The company will also bring in an external third party to review its quality management systems, as well as deploying a team to key supplier Spirit AeroSystems which made and installed the door plug that blew out on the Alaska aircraft in mid-air on a flight from Portland, Oregon.
The team will inspect Spirit’s installation of the door plugs and approve them before the completed fuselage sections are shipped to the plane maker’s factory at Renton in Washington.
Boeing teams are also inspecting more than 50 other points in Spirit’s manufacturing processes, according to a memo sent to employees by Stan Deal, the head of the plane maker’s commercial aircraft business.
Deal, a Boeing veteran who joined the company in 1986, has been head of its commercial aircraft business since October 2019. He took over as Boeing was dealing with the fallout from two deadly crashes of its Max 8 in 2018 and 2019.
Although the model in focus this time is the Max 9, the longer version of the Max 8, the incident has once again raised questions over Boeing’s manufacturing processes and its quality control.
The US Federal Aviation Administration, which has grounded some of the plane maker’s 737 Max 9 aircraft pending inspection, has opened a formal probe into the incident. It said on Friday that it wanted to analyse data from inspections of an initial group of 40 of the roughly 170 grounded jets before it decided whether to lift the flying ban.
While Boeing had taken “important steps” in recent years to strengthen its quality management systems, the Alaska accident had made clear that “we are not where we need to be”, said Deal in the memo.
“To that end we are taking immediate actions to bolster quality assurance and controls across our factories.”

Problem: According to the passage on Boeing's quality measures, in what year did Stan Deal join Boeing?

Source data:
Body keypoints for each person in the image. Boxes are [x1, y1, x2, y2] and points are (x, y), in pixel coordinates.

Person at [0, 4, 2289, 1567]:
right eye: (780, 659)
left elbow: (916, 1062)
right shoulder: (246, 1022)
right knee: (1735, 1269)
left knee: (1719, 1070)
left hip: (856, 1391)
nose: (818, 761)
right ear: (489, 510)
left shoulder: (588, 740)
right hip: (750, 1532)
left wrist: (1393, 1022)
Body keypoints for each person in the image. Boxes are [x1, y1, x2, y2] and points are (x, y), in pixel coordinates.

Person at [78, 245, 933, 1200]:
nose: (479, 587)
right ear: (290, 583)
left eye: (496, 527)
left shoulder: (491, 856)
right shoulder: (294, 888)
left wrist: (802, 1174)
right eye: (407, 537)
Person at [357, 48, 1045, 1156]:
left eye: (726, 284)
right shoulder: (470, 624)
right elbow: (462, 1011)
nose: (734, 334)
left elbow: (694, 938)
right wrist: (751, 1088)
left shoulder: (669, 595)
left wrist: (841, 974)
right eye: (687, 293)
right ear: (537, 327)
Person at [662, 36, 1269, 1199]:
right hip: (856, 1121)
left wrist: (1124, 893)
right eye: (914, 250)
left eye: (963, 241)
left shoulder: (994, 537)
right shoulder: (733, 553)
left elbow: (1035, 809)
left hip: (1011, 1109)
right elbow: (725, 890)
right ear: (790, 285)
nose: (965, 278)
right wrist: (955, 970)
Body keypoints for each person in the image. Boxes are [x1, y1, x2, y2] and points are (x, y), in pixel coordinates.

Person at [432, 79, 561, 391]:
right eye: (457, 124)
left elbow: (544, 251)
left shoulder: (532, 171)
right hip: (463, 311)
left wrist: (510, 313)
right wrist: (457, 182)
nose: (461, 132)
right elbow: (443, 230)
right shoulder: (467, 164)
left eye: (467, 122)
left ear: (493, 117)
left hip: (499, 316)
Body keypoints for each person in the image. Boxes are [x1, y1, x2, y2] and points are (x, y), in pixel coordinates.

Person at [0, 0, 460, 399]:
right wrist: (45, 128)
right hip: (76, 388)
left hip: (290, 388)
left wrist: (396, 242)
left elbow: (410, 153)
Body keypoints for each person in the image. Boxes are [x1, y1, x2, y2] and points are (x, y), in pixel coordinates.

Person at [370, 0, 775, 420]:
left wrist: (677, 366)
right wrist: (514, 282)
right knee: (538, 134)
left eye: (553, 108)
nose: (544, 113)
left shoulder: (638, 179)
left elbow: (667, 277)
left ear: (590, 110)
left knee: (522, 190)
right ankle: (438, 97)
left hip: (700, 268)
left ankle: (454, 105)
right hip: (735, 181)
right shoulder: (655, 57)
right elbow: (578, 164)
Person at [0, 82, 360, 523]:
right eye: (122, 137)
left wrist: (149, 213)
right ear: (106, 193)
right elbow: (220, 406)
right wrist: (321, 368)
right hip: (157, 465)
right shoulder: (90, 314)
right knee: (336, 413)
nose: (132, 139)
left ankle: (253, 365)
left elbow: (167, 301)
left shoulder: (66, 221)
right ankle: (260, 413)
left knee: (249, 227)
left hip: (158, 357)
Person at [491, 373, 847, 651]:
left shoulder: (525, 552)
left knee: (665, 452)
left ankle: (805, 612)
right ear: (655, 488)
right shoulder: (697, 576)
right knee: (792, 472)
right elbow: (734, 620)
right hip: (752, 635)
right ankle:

Response to the task: 1986